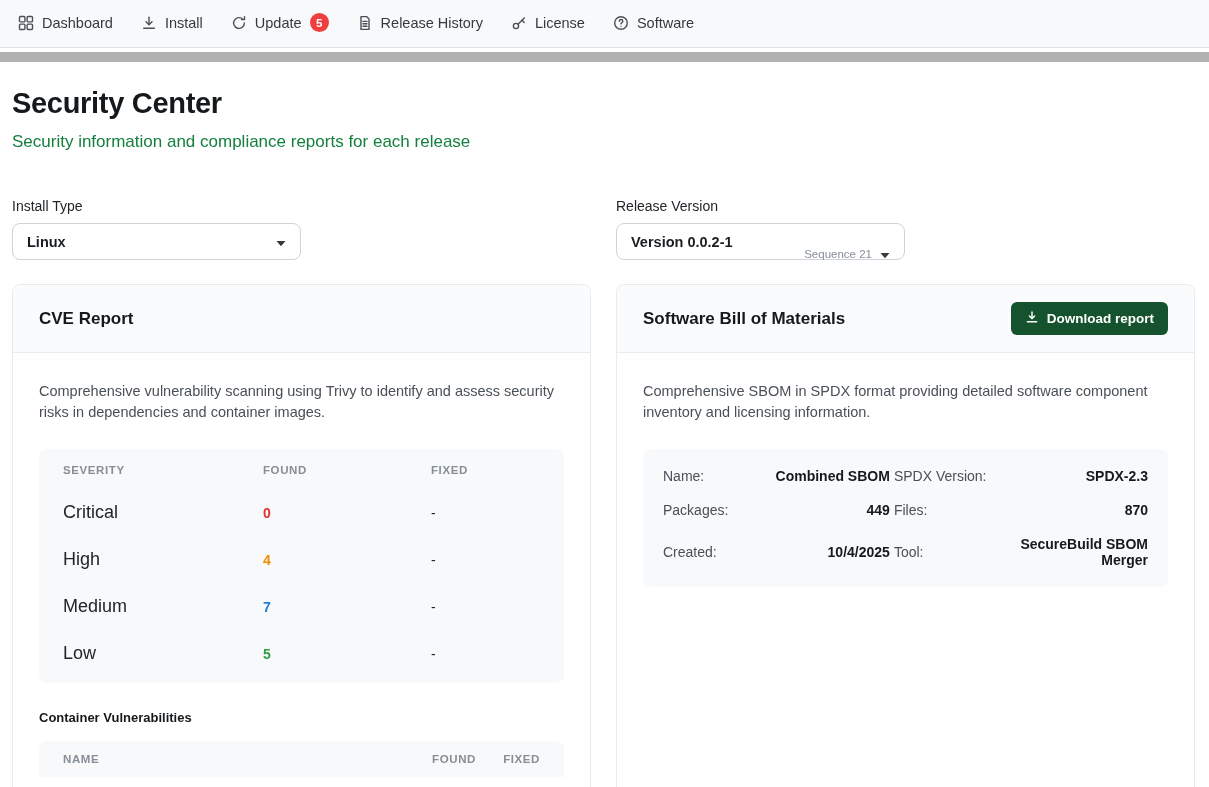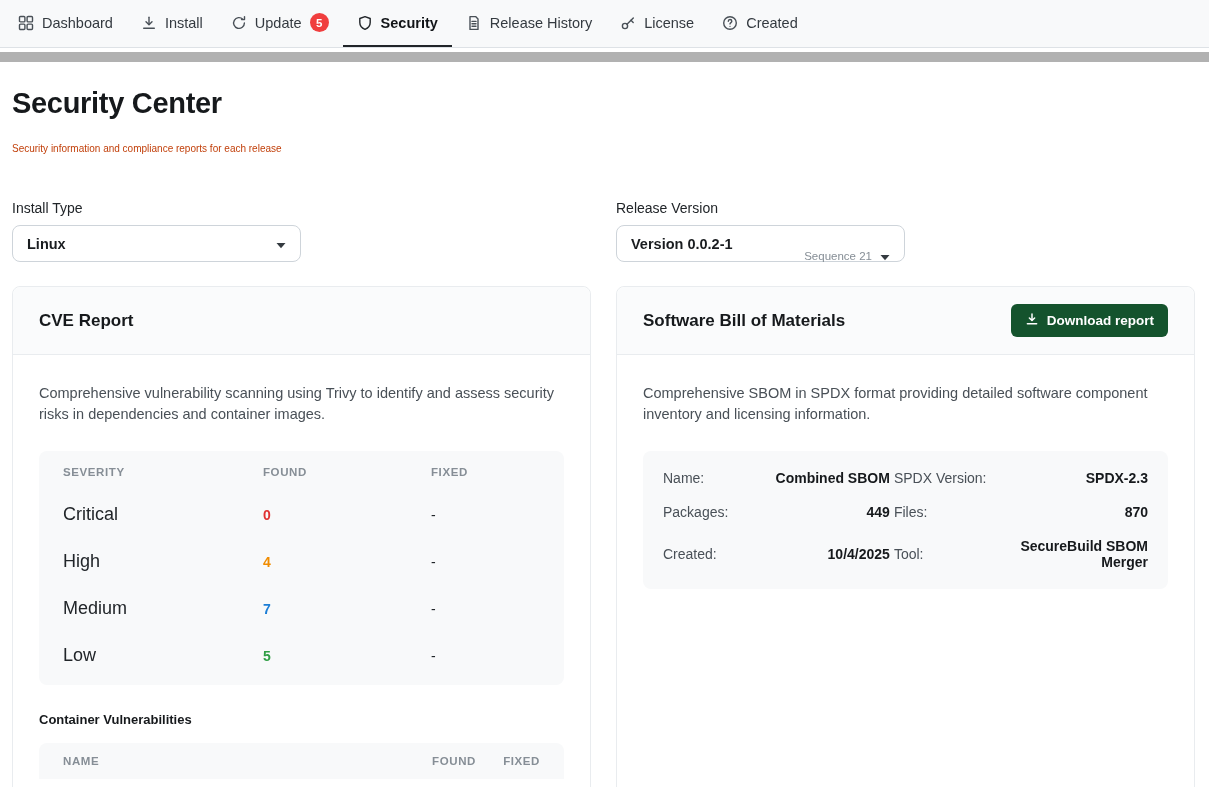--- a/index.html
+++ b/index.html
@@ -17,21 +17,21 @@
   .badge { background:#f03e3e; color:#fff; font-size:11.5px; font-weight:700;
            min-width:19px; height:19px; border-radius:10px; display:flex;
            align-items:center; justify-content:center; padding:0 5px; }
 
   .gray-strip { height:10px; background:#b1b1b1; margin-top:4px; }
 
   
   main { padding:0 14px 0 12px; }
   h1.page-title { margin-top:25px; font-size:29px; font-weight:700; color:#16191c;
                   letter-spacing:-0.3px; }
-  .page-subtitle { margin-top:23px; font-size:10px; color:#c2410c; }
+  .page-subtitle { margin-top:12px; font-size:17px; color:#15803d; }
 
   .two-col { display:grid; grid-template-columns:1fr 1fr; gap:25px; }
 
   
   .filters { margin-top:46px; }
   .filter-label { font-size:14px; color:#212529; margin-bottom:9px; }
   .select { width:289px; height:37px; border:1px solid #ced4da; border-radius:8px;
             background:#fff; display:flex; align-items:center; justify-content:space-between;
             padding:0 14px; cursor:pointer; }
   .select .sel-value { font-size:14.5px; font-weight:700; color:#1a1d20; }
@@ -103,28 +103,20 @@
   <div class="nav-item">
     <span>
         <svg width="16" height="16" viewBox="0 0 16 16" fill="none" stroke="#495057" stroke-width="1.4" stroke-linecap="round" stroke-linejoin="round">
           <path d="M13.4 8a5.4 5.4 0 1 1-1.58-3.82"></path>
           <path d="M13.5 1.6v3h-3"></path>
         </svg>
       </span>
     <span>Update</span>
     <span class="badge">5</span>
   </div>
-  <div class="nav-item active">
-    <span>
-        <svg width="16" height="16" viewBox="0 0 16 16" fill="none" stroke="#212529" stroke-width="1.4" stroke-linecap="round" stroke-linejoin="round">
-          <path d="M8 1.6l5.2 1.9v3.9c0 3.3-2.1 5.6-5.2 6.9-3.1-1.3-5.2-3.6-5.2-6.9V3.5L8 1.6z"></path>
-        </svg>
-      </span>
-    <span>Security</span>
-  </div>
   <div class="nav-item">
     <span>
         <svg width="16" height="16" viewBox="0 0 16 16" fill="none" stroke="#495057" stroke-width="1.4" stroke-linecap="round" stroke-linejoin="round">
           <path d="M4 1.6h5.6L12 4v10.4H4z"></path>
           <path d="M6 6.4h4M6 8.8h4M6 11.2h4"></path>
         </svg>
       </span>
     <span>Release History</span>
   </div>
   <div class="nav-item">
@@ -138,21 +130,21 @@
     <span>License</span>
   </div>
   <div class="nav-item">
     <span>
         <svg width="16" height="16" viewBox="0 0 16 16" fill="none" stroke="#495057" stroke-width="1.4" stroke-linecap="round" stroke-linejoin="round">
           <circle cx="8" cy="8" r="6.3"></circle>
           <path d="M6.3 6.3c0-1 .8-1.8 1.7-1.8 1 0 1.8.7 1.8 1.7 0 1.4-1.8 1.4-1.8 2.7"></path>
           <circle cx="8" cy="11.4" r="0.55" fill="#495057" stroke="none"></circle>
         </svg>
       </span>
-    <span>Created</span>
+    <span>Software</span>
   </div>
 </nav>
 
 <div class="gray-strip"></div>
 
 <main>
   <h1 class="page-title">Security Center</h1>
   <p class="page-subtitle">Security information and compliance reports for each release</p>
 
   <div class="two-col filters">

Task to carry out: Lines of the listing above that contain the word "display" must all be copied.

Solved problem:
            min-width:19px; height:19px; border-radius:10px; display:flex;
   .two-col { display:grid; grid-template-columns:1fr 1fr; gap:25px; }
             background:#fff; display:flex; align-items:center; justify-content:space-between;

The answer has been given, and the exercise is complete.